Day 12: Worries

I just need some place to jot down all the things I hate so I can confront them, somehow:



  1. That some “fengshui masters” have to tell my parents that my room's light shouldn't be placed in the centre of the room. So they shiftted the light towards 1 side of the room and now wherever my bed is, it's dim af. This hurts my eyes when I'm working from my bed because the ceiling light is glaring (shining towards me alongisde my screen)

    

    What's with these people? Do they even understand what are lights for?

    

  2. I might not be able to make enough money from my part-time developer job. That would have greatly helped me in alleviating my financial burdens – transport costs, food expenses and most critically, paying for my 3 months stay in China from Sep to Dec 2020.

    

    The stress is partly coming from a misalignment of expectations

    

    1. I was rather sure I could make around $1.6K a month from this job.

    2. I'm paid on an hourly basis and I expected to work the set amount of hours when we negotiated my contract. It didn't happen because there weren't enough tasks for this month.

    3. I should have clarified what's the starting date and what happens if we don't have enough tasks to meet the hours for that month

    4. Doing more hours the next month would add more stress to my scheduling which I am already comfortable with. I chose a remote job because I wanted the flexibility and less stress from such issues.

      

  3. How my closest friends and myself are affected by negative people in our lives. I fucking hate people who only criticize and end up creating a net subtractive situation. This makes everyone unhappy, uneasy and unproductive.

    

    Sure you can have your own opinion but if they are not going to be additive – beneficial to anyone as a whole – I suggest keeping that to yourself. However, you will soon find that if you are generally a negative person, then this ends up becoming detrimental to your health or social life. Because you are bottling it up (this affects your health whether you like it or not) or your friends and family hate to hang out with you (because they don't want to be your psychologist)

    

    When people are affected by net subtractive people, it cascades down their social circle. This means the world could be better off without your net subtractive mindset. You are preventing people from contributing value to the world. Stop doing that.

    

  4. Feeling sick recently has impeded my momentum. I don't know why but I have been waking up in mornings with snot that has green phelgm in it. Some quick googling tells me this is most likely a case of a sinus infection. I have no idea why this happens and feeling sick from this really drains my energy – I sleep in for much longer than I should. This in turn reduces the amount of time I can spend on school work, my part-time work and side projects.



Action Plan



I'm not going to be hypocritical and end up complaining about all these and becoming net subtractive. So what am I going to do about all these problems?

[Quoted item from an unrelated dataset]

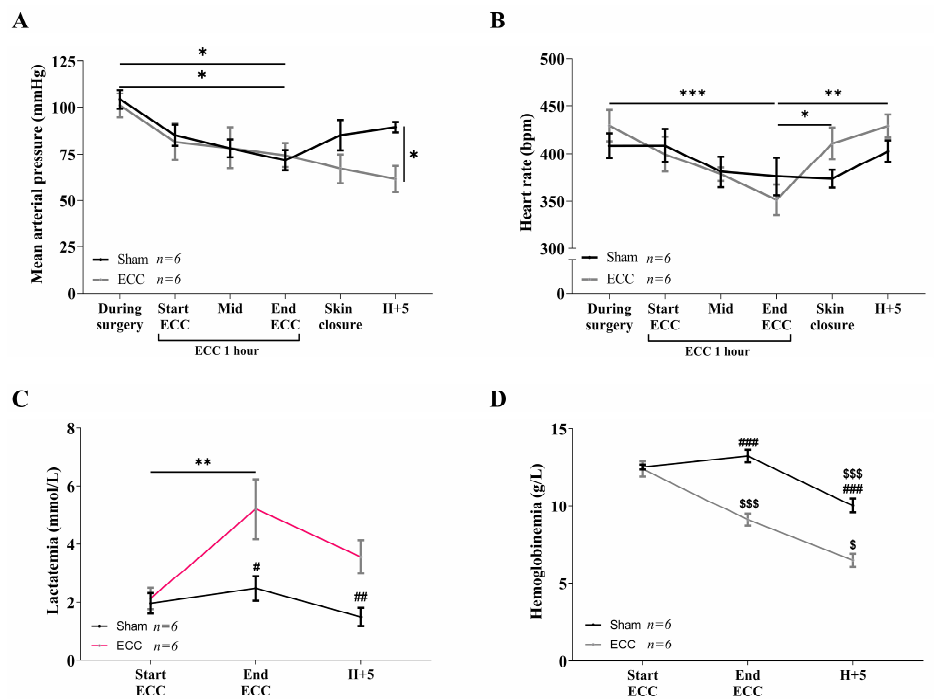
Figure 1. Hemodynamic monitoring, lactatemia, and hemoglobinemia measures in rats over time. The sham group ( n = 6) is represented in black and the ECC group ( n = 6) in grey. The mean arterial pressure (mmHg) ( A ) and heart rate (bpm) ( B ) were monitored during the procedure. Each point (during surgery, start of ECC, mid-ECC, ECC end, skin closure, and H+5) is a mean of 10 min of recording. Lactatemia (mmol/L) ( C ) and hemoglobinemia (g/L) ( D ) were measured from point-of- care tests from whole arterial blood at the start of ECC, at the ECC end, and 5 h postoperatively (H+5). Statistical analyses were performed by a paired two-way ANOVA test with Sidak’s multiple comparisons test. * p < 0.05, ** p < 0.01, *** p < 0.001, # p < 0.05 vs. ECC, ## p < 0.01 vs. ECC, ### p < 0.001 vs. ECC, $ p < 0.05 vs. ECC start, $$$ p < 0.001 vs. ECC start.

  1. I'll find some LED lights to install on the other side of my room (I'm not going to care about what someone else thinks about where my lights should go. Unless I'm convinced by a good logical explanation and a reasonable substitute solution)

    

  2. I'll have to find some additional freelance gigs or work additional hours. I'll also have to talk to my company about this and come to a compromise. This will add some stress to my schedule and health but it's better than me facing the consequences later on – not having enough money for the trip and monthly expenses.

    

  3. Avoid less of such people – not the best way to be a friend but I'll say my piece and let time do its work for them to improve themselves.

    

  4. Take more vitamins and work out more regularly. I'll commit to taking my vitamins daily from today onwards. I'll also commit to working out at least once every 2 days.